Masalahnya, Jemima bingung dia harus berdoa kepada Tuhan yang mana? Dan bagaimana cara memilih Tuhan yang sesuai dengannya? Jemima juga tidak tahu di mana dia bisa mencari-Nya. Hal-hal berbau spiritual bukan keahliannya. Namun, di satu sisi gadis itu mulai merasa kalau dia membutuhkan kehadiran Tuhan untuk memenuhi bagian dirinya yang belakangan sering terasa kosong tanpa sebab.

Kian lama Jemima malah tak tahu harus bagaimana harus membuat keputusan. Terlahir dalam keluarga dengan latar agama berbeda menjadi kesulitan tersendiri. Andai sejak awal orangtuanya sudah memilihkan agama yang kelak akan dianut anak-anak mereka, situasi mungkin tak sesulit ini.

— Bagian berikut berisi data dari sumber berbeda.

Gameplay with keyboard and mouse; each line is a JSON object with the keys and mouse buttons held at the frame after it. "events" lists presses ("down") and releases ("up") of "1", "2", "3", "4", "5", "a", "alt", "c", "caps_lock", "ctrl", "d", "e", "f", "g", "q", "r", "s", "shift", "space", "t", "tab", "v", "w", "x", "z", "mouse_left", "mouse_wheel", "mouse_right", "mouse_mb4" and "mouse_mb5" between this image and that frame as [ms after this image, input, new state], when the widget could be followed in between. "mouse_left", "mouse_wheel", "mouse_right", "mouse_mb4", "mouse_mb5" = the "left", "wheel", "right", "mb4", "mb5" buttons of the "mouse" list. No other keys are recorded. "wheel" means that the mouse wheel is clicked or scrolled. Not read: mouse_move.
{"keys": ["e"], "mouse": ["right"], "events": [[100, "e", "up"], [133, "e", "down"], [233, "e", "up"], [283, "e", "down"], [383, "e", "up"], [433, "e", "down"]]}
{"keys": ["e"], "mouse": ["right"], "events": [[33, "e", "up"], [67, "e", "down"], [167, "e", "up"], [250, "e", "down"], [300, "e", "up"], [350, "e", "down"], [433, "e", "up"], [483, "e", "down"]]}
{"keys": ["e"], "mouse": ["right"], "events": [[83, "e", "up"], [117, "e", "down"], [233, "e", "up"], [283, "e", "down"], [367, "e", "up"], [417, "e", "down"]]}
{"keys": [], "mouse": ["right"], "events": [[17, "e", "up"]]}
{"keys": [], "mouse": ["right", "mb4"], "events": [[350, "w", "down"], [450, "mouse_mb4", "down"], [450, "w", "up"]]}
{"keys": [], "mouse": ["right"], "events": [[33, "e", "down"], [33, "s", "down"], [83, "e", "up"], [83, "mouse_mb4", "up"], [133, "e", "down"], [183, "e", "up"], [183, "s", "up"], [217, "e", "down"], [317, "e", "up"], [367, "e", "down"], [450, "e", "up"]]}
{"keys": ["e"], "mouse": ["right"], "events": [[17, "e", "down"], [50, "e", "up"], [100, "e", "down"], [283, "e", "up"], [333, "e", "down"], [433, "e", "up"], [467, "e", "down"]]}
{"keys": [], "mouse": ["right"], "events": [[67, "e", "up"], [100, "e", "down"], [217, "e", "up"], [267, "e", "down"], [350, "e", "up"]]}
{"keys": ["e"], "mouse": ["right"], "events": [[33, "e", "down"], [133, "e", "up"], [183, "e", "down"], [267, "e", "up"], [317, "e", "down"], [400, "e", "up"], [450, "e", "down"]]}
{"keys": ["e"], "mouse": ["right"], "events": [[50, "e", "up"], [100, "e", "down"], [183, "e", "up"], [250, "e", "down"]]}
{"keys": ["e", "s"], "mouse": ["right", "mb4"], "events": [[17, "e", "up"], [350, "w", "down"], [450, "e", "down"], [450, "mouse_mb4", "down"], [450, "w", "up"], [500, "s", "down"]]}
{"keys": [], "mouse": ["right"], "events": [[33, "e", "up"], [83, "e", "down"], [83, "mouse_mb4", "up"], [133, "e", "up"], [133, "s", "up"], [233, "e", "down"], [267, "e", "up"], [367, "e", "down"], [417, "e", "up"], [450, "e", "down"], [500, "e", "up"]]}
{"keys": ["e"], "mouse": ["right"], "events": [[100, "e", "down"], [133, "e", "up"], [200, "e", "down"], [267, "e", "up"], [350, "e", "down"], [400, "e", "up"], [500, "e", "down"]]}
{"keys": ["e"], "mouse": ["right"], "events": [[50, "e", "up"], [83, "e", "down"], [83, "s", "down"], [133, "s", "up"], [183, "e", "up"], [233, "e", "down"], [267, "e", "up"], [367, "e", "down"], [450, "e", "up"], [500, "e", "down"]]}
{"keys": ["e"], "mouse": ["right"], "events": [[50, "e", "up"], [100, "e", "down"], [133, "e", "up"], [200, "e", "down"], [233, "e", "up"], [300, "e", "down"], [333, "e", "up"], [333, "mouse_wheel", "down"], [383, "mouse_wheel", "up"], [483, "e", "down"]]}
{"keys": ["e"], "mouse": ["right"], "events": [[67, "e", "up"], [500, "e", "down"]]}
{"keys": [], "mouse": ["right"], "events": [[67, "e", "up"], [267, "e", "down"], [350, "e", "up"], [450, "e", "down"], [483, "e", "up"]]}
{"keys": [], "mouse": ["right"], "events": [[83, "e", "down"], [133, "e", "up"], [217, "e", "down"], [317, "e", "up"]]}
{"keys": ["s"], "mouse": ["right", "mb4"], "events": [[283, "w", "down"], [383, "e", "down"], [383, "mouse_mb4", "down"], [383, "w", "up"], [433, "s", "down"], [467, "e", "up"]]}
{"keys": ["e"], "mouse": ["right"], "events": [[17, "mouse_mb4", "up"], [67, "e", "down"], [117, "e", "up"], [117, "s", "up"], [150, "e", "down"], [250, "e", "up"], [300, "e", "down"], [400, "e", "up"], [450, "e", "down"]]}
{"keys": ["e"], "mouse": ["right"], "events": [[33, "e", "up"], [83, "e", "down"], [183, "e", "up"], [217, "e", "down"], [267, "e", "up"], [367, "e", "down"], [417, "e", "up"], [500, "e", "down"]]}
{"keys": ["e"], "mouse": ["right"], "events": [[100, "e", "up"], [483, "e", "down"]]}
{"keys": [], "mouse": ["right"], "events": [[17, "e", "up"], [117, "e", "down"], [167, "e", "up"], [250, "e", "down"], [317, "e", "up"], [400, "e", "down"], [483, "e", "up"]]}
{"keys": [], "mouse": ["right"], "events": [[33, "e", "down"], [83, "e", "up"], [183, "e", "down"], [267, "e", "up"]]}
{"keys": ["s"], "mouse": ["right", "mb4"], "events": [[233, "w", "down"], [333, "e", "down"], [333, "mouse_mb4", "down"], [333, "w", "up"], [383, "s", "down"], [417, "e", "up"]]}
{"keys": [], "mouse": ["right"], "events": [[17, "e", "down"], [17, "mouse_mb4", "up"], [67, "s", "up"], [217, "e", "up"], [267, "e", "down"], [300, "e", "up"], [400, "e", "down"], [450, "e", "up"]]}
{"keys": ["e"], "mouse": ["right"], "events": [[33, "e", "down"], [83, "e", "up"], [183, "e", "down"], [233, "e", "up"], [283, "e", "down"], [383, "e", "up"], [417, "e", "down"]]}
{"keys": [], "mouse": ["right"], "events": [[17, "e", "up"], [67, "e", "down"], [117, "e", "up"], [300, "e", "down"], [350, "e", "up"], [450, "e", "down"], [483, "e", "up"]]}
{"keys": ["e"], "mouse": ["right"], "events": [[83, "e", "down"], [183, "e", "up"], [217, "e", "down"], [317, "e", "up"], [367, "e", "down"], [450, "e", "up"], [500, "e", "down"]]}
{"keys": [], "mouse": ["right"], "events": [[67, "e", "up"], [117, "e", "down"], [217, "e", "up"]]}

Sayang, kedua orangtuanya adalah pendukung hak asasi terdepan dalam dunia Jemima. Keduanya tetap memeluk agama masing-masing, tidak ada yang mengikuti agama yang lain. Saling menghormati sudah mendarah daging dalam keseharian mereka.

Dia belum memutuskan agama yang akan dianutnya. Selama ini Jemima juga tidak menjalani ritual apa pun. Dulu, semua itu tidak mengganggunya. Jemima hanya punya keyakinan kalau kelak dia akan menemukan pilihan yang pas dengan hatinya, seperti yang terjadi pada Ashlyn. Akan tetapi, sebelum harapan Jemima terwujud, cobaan terlanjur menghantam hidupnya. Dia mulai percaya, kehadiran Tuhan akan membuat dirinya lebih kuat.

Sayang, lagi-lagi dia harus berhadapan dengan kenyataan yang sama sekali tidak sesuai dengan keinginan. Jemima masih belum bisa membuat keputusan apa pun seputar pilihan keimanannya. Jemima tidak mau membuat keputusan yang gegabah. Dia harus memikirkan segalanya dengan matang, dan yang paling penting, tidak mengganggu hati nuraninya. Dia ingin menemukan Tuhan yang sesuai dengan suara jiwanya. Bukan Tuhan yang dipilih karena kebutuhan agar disebut sebagai orang beragama.

“Kalau kita bisa menghalangi pemindahan paus ke kapal pabrik, paling enggak kita berhasil mencegah para nelayan Jepang mendapat keuntungan hingga satu juta dolar. Memang kita enggak bisa menghidupkan kembali paus yang sudah dibunuh, tapi kita masih bisa mencegah orang-orang yang memanfaatkan kematian mereka.” (hlm. 9)

KENNETH. Baginya, hewan pintar seperti paus wajib mendapat perlindungan maksimal. Mereka adalah salah satu penyeimbang ekosistem di dunia ini. Tapi, di lain pihak penurunan jumlah paus sangat signifikan. Jika tidak ada yang mencegah perburuan hewan ini, tidak lama lagi paus hanya akan menjadi kenangan.

Jika ada orang yang merasa tidak terganggu dan bisa menikmati daging paus, itu urusan mereka. Tapi Kenneth sudah berjanji pada dirinya untuk berusaha semaksimal mungkin mencegah perburuan mamalia tersebut.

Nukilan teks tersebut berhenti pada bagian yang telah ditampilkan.